Abstract:Medical image segmentation is critical for diagnosing and treating spinal disorders. However, the presence of high noise, ambiguity, and uncertainty makes this task highly challenging. Factors such as unclear anatomical boundaries, inter-class similarities, and irrational annotations contribute to this challenge. Achieving both accurate and diverse segmentation templates is essential to support radiologists in clinical practice. In recent years, denoising diffusion probabilistic modeling (DDPM) has emerged as a prominent research topic in computer vision. It has demonstrated effectiveness in various vision tasks, including image deblurring, super-resolution, anomaly detection, and even semantic representation generation at the pixel level.
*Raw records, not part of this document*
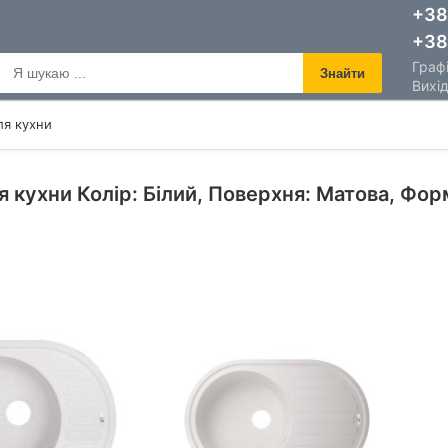
+38
+38
Графі
Знайти
Вихід
я кухни
 кухни Колір: Білий, Поверхня: Матова, Фор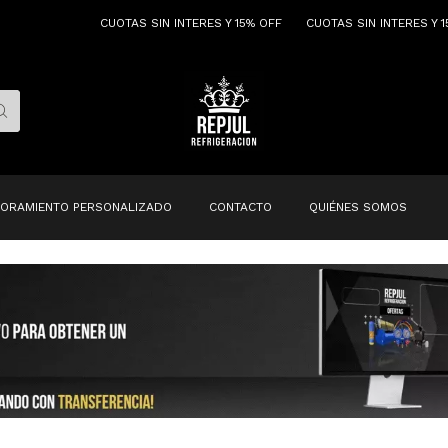
CUOTAS SIN INTERES Y 15% OFF
CUOTAS SIN INTERES Y 15% OFF
ORAMIENTO PERSONALIZADO
CONTACTO
QUIÉNES SOMOS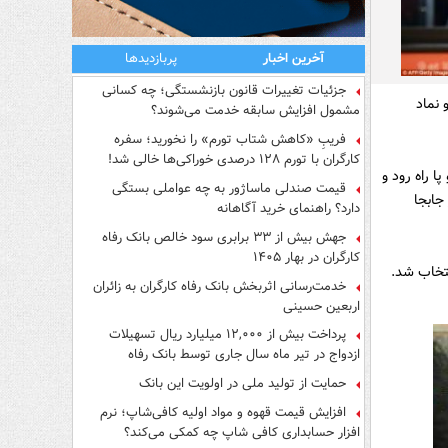
آخرین اخبار
پربازدیدها
جزئیات تغییرات قانون بازنشستگی؛ چه کسانی
 نماد
مشمول افزایش سابقه خدمت می‌شوند؟
فریبِ «کاهش شتاب تورم» را نخورید؛ سفره
کارگران با تورم ۱۲۸ درصدی خوراکی‌ها خالی شد!
 راه رود و
قیمت صندلی ماساژور به چه عواملی بستگی
جابجا
دارد؟ راهنمای خرید آگاهانه
جهش بیش از ۳۳ برابری سود خالص بانک رفاه
کارگران در بهار ۱۴۰۵
ست انتخاب شد.
خدمت‌رسانی اثربخش بانک رفاه کارگران به زائران
اربعین حسینی
پرداخت بیش از ۱۲,۰۰۰ میلیارد ریال تسهیلات
ازدواج در تیر ماه سال جاری توسط بانک رفاه
کارگران
حمایت از تولید ملی در اولویت این بانک
افزایش قیمت قهوه و مواد اولیه کافی‌شاپ؛ نرم
افزار حسابداری کافی شاپ چه کمکی می‌کند؟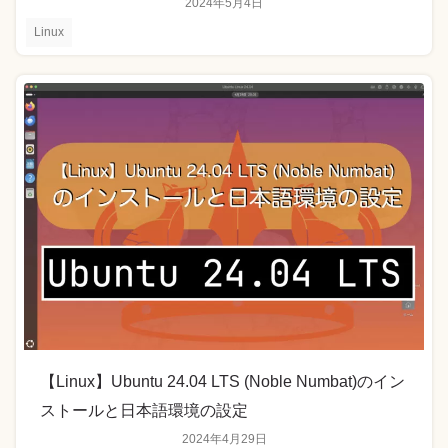
2024年5月4日
Linux
【Linux】Ubuntu 24.04 LTS (Noble Numbat)のイン
ストールと日本語環境の設定
2024年4月29日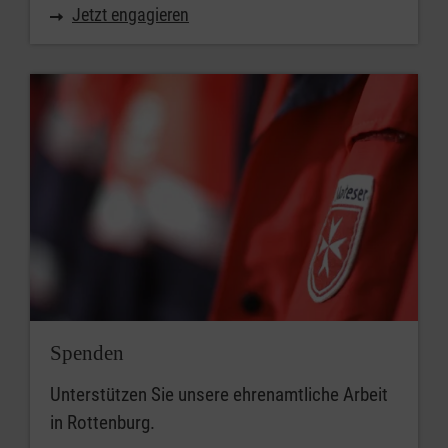
Jetzt engagieren
Spenden
Unterstützen Sie unsere ehrenamtliche Arbeit
in Rottenburg.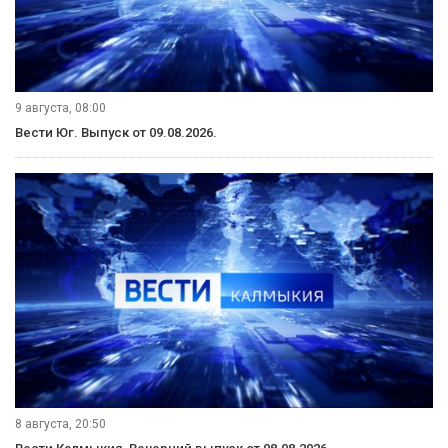
9 августа, 08:00
Вести Юг. Выпуск от 09.08.2026.
8 августа, 20:50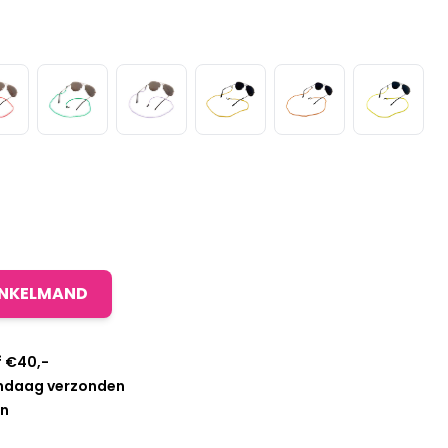
INKELMAND
f €40,-
andaag verzonden
en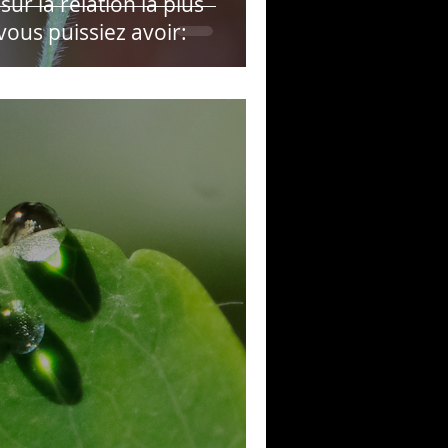
ur la relation la plus
ous puissiez avoir: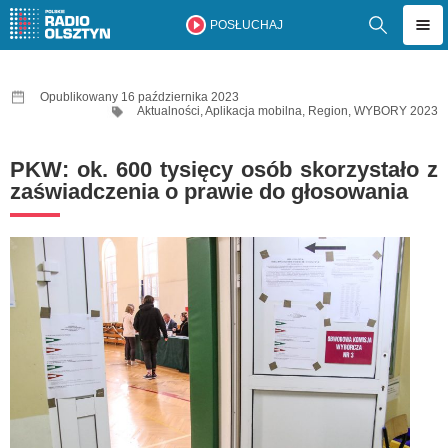
POSŁUCHAJ
Opublikowany 16 października 2023
Aktualności
,
Aplikacja mobilna
,
Region
,
WYBORY 2023
PKW: ok. 600 tysięcy osób skorzystało z
zaświadczenia o prawie do głosowania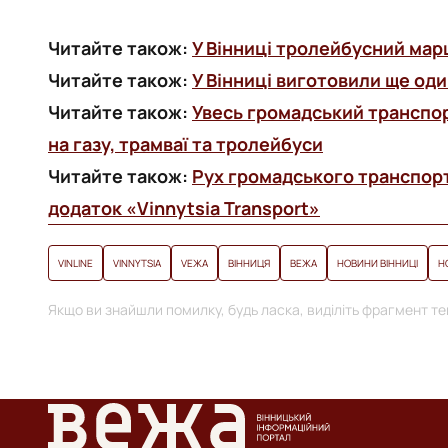
Читайте також:
У Вінниці тролейбусний мар
Читайте також:
У Вінниці виготовили ще од
Читайте також:
Увесь громадський транспор
на газу, трамваї та тролейбуси
Читайте також:
Рух громадського транспорт
додаток «Vinnytsia Transport»
VINLINE
VINNYTSIA
VЕЖА
ВІННИЦЯ
ВЕЖА
НОВИНИ ВІННИЦІ
Н
Якщо ви знайшли помилку, будь ласка, виділіть фрагмент тек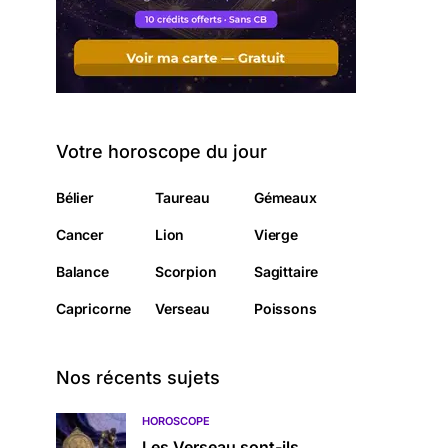
Votre horoscope du jour
Bélier
Taureau
Gémeaux
Cancer
Lion
Vierge
Balance
Scorpion
Sagittaire
Capricorne
Verseau
Poissons
Nos récents sujets
HOROSCOPE
Les Verseau sont-ils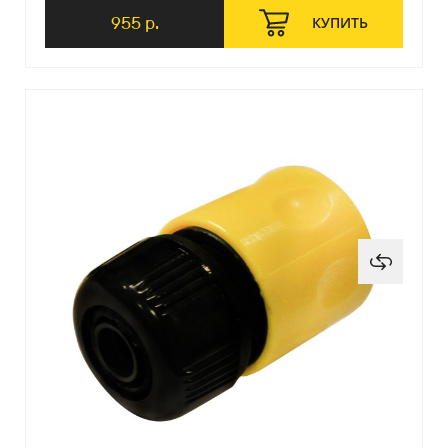
955 р.
КУПИТЬ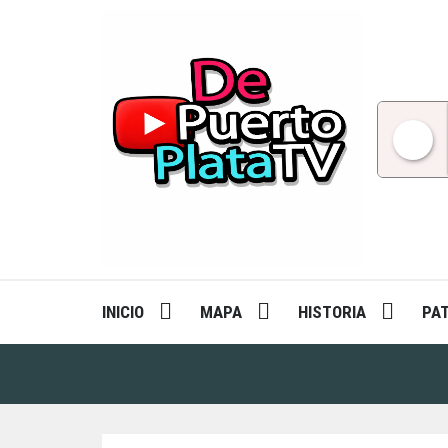
Skip
to
content
INICIO
MAPA
HISTORIA
PA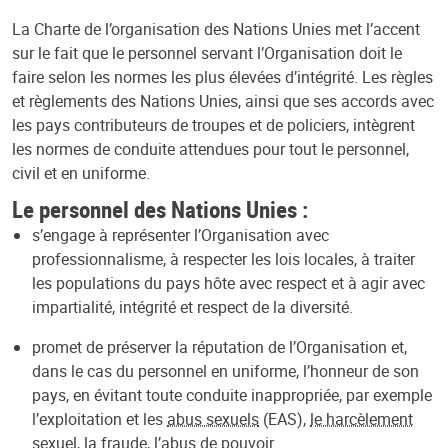
La Charte de l’organisation des Nations Unies met l’accent
sur le fait que le personnel servant l’Organisation doit le
faire selon les normes les plus élevées d’intégrité. Les règles
et règlements des Nations Unies, ainsi que ses accords avec
les pays contributeurs de troupes et de policiers, intègrent
les normes de conduite attendues pour tout le personnel,
civil et en uniforme.
Le personnel des Nations Unies :
s’engage à représenter l’Organisation avec
professionnalisme, à respecter les lois locales, à traiter
les populations du pays hôte avec respect et à agir avec
impartialité, intégrité et respect de la diversité.
promet de préserver la réputation de l’Organisation et,
dans le cas du personnel en uniforme, l’honneur de son
pays, en évitant toute conduite inappropriée, par exemple
l’exploitation et les
abus sexuels
(EAS),
le harcèlement
sexuel
, la fraude, l’abus de pouvoir.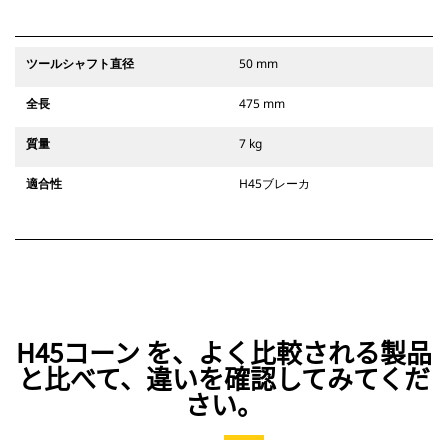
ツールシャフト直径
50 mm
全長
475 mm
質量
7 kg
適合性
H45ブレーカ
H45コーン を、よく比較される製品
と比べて、違いを確認してみてくだ
さい。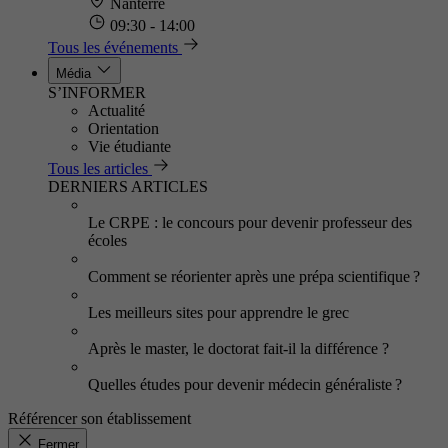
Nanterre
09:30 - 14:00
Tous les événements
Média
S’INFORMER
Actualité
Orientation
Vie étudiante
Tous les articles
DERNIERS ARTICLES
Le CRPE : le concours pour devenir professeur des
écoles
Comment se réorienter après une prépa scientifique ?
Les meilleurs sites pour apprendre le grec
Après le master, le doctorat fait-il la différence ?
Quelles études pour devenir médecin généraliste ?
Référencer son établissement
Fermer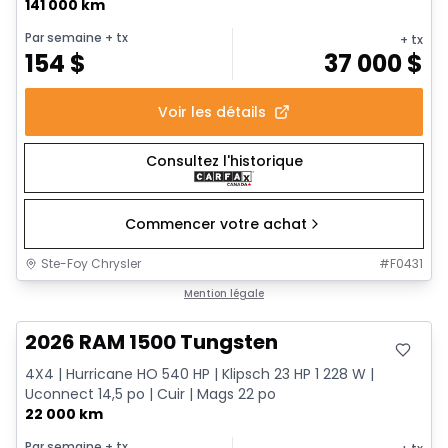
141 000 km
Par semaine
+ tx
+ tx
154
$
37 000
$
Voir les détails
Consultez l'historique
Commencer votre achat
Ste-Foy Chrysler
#
F0431
Très bonne offre
Mention légale
2026 RAM 1500 Tungsten
4X4 | Hurricane HO 540 HP | Klipsch 23 HP 1 228 W |
Uconnect 14,5 po | Cuir | Mags 22 po
22 000 km
Par semaine
+ tx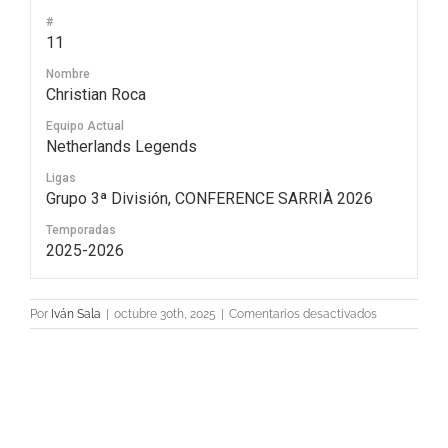
#
11
Nombre
Christian Roca
Equipo Actual
Netherlands Legends
Ligas
Grupo 3ª División, CONFERENCE SARRIÀ 2026
Temporadas
2025-2026
en
Por
Iván Sala
|
octubre 30th, 2025
|
Comentarios desactivados
11
Christian
Roca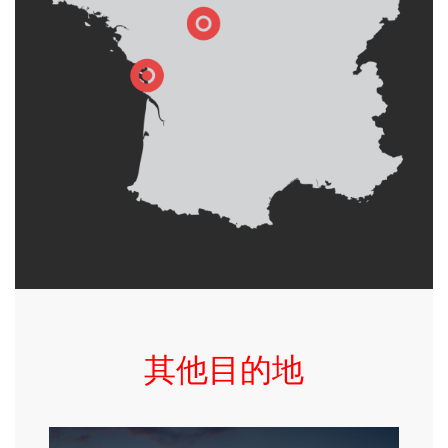
其他目的地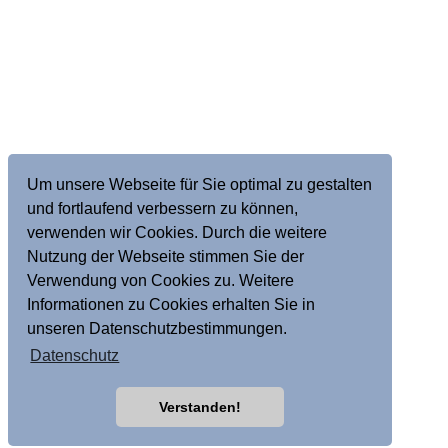
Um unsere Webseite für Sie optimal zu gestalten
und fortlaufend verbessern zu können,
verwenden wir Cookies. Durch die weitere
Nutzung der Webseite stimmen Sie der
Verwendung von Cookies zu. Weitere
Informationen zu Cookies erhalten Sie in
unseren Datenschutzbestimmungen.
Datenschutz
Verstanden!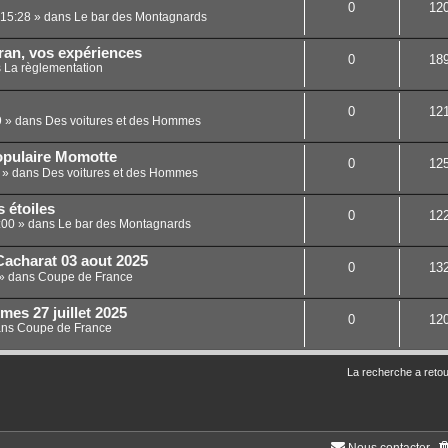
0
12
 15:28
» dans
Le bar des Montagnards
ran, vos expériences
0
18
s
La règlementation
0
12
9
» dans
Des voitures et des Hommes
opulaire Momotte
0
12
» dans
Des voitures et des Hommes
s étoiles
0
12
:00
» dans
Le bar des Montagnards
Cacharat 03 aout 2025
0
13
» dans
Coupe de France
es 27 juillet 2025
0
12
ans
Coupe de France
La recherche a retou
Nous contacter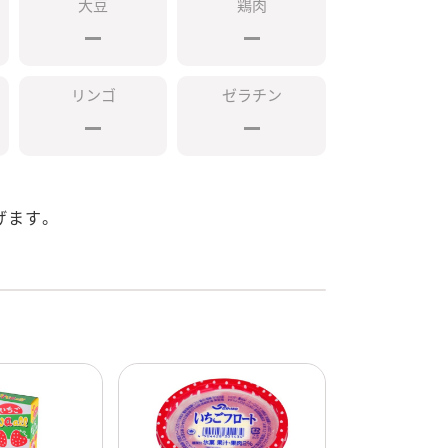
大豆
鶏肉
リンゴ
ゼラチン
げます。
Despite the robustness of existing diffusion models in visual generation tasks, they still struggle with discrete masks and their various effects. To address the need for accurate and diverse spine medical image segmentation templates, we propose an end-to-end framework called VerseDiff-UNet, which leverages the denoising diffusion probabilistic model (DDPM). Our approach integrates the diffusion model into a standard U-shaped architecture. At each step, we combine the noise-added image with the labeled mask to guide the diffusion direction accurately towards the target region. Furthermore, to capture specific anatomical a priori information in medical images, we incorporate a shape a priori module. This module efficiently extracts structural semantic information from the input spine images. We evaluate our method on a single dataset of spine images acquired through X-ray imaging. Our results demonstrate that VerseDiff-UNet significantly outperforms other state-of-the-art methods in terms of accuracy while preserving the natural features and variations of anatomy.